++++ Extracted entries ++++

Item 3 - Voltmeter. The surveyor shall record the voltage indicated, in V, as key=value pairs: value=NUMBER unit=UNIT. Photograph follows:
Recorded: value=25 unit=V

++++
++++ Extracted entries ++++

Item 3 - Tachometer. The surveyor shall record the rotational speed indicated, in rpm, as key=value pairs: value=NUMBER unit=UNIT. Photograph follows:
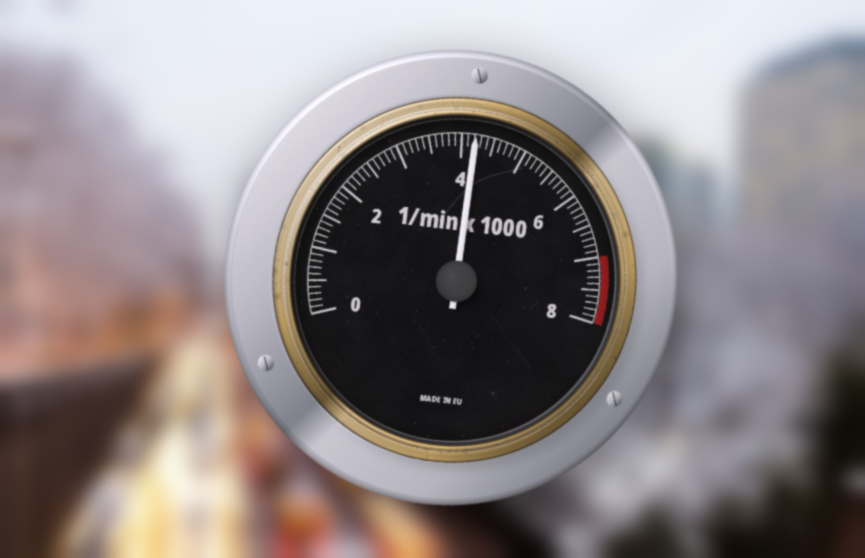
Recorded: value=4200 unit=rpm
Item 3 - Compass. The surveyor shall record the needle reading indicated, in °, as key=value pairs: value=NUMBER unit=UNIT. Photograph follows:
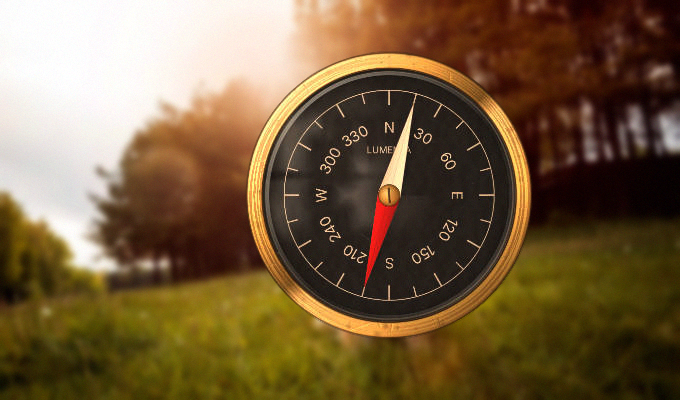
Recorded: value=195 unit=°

++++

# Work to complete:
Repeat everything from the line containing "Item 3 - Tachometer." down to the line containing "Recorded: value=195 unit=°", both included. Leave the pictures out of your answer.

# Exercise result:
Item 3 - Tachometer. The surveyor shall record the rotational speed indicated, in rpm, as key=value pairs: value=NUMBER unit=UNIT. Photograph follows:
Recorded: value=4200 unit=rpm
Item 3 - Compass. The surveyor shall record the needle reading indicated, in °, as key=value pairs: value=NUMBER unit=UNIT. Photograph follows:
Recorded: value=195 unit=°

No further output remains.